Agentic programming sits at the intersection of software engineering, system design, language and communication, domain expertise, and product thinking. No one comes to it with all of these developed equally. The developers who thrive aren't the ones who've mastered all of them — they're the ones who bring genuine depth in one area and enough breadth in the others to connect them.

The depth matters because surface competence across everything produces surface results. An agent system designed by someone who understands software engineering deeply but has never thought carefully about language will have elegant infrastructure and fragile prompts. One designed by someone who thinks carefully about language but doesn't understand distributed systems will have beautiful prompts and unreliable state management. The depth is what gives you the ability to go beyond the obvious solution in at least one dimension.

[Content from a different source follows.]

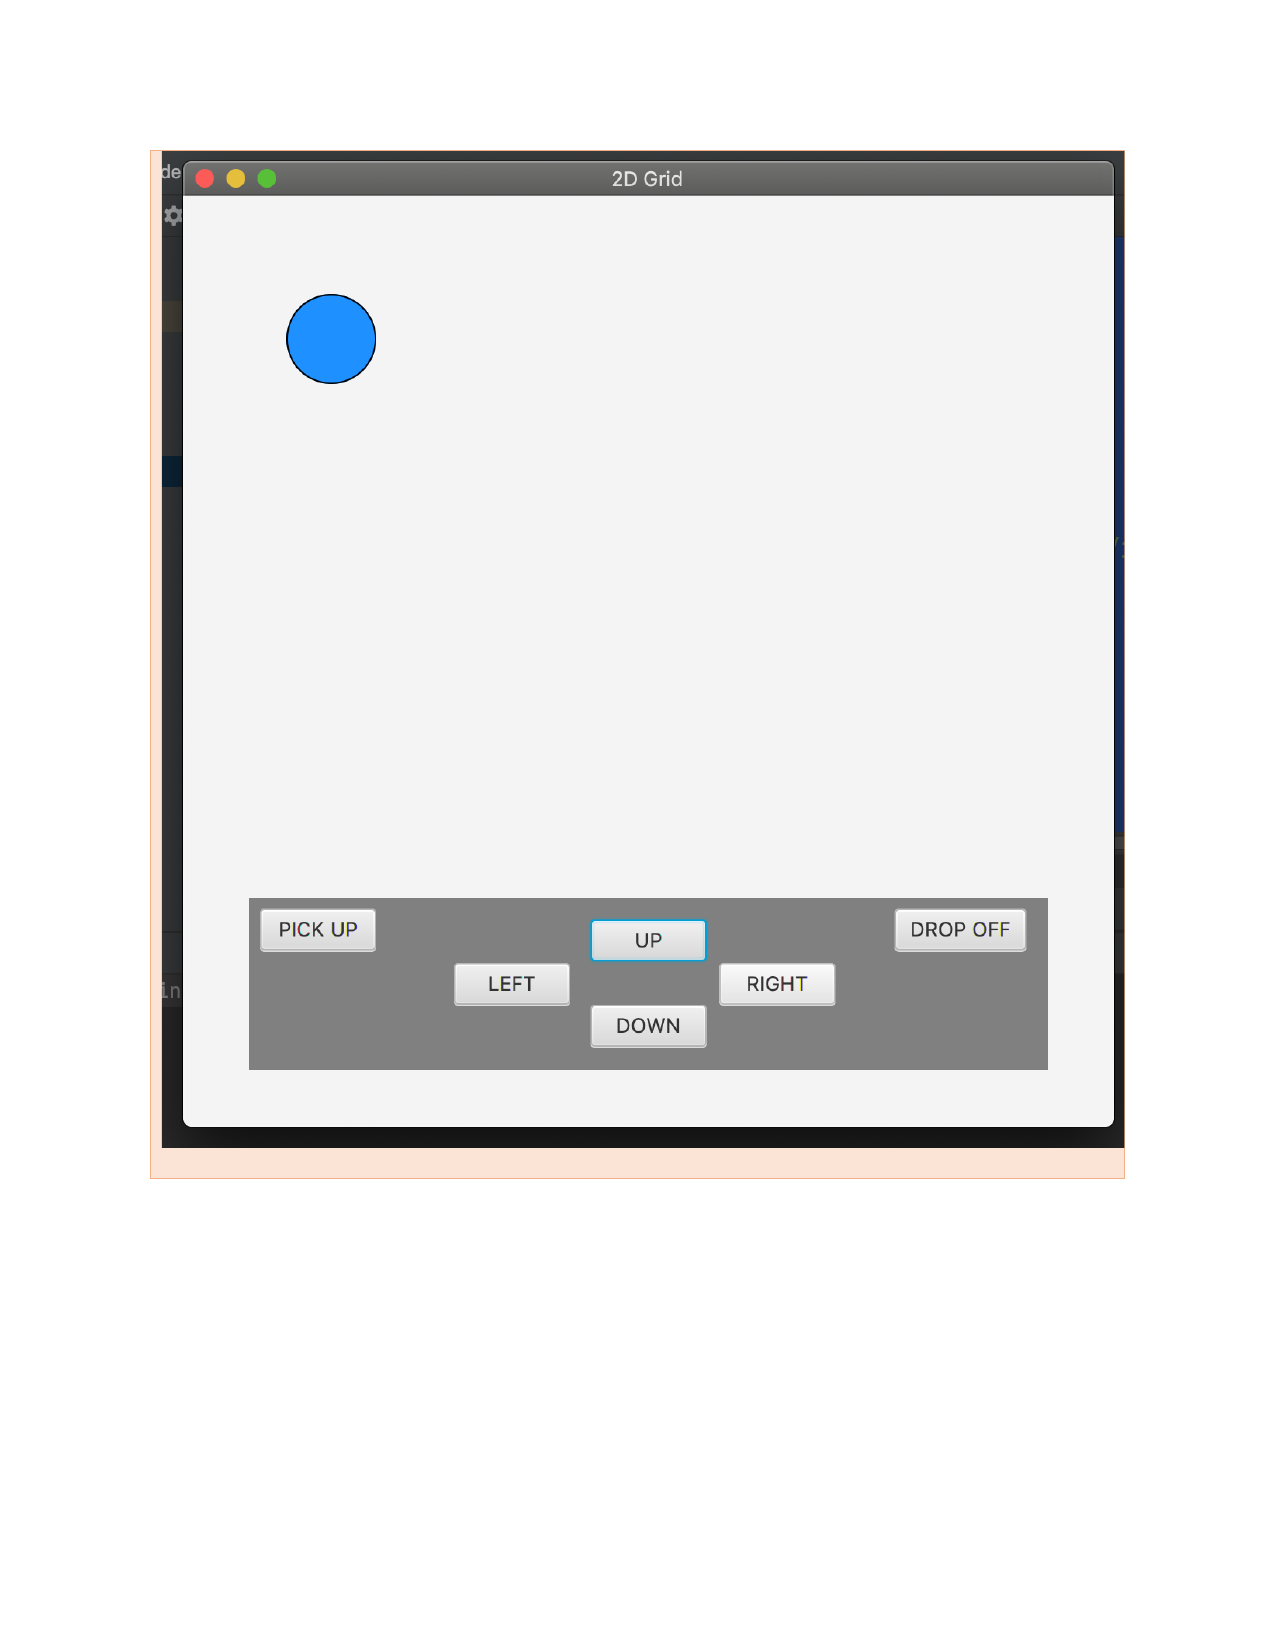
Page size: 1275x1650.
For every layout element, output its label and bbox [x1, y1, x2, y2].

table_cell [151, 151, 1124, 1178]
picture [161, 151, 1125, 1148]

The breadth matters because agentic systems are inherently cross-disciplinary. The failure mode of pure depth without breadth is the specialist who optimizes their domain without understanding how it connects to the others. The infrastructure engineer who makes the system technically impeccable but misses that the prompts are the architecture. The prompt engineer who crafts exquisite specifications but hasn't thought about what happens when the tool calls fail. Breadth is what lets you see the whole system and understand where your depth applies.

The practical implication is to know your depth and develop it deliberately, while investing in enough breadth to be dangerous in the adjacent areas. If you're a strong engineer, go deep on evaluation and measurement — the systems-thinking transfers directly. If you're a strong writer, go deep on prompt design and specification — the craft transfers in ways most engineers don't expect. If you're a strong product thinker, go deep on failure mode design and user trust — the user-centered thinking is undersupplied in most technical teams.

The field is new enough that genuine depth in any relevant area is rare and valuable. The people who are building the clearest understanding of how these systems work are not the ones who know a little about everything. They're the ones who went deep somewhere and let it inform everything else.

Find your depth. Let the breadth grow around it.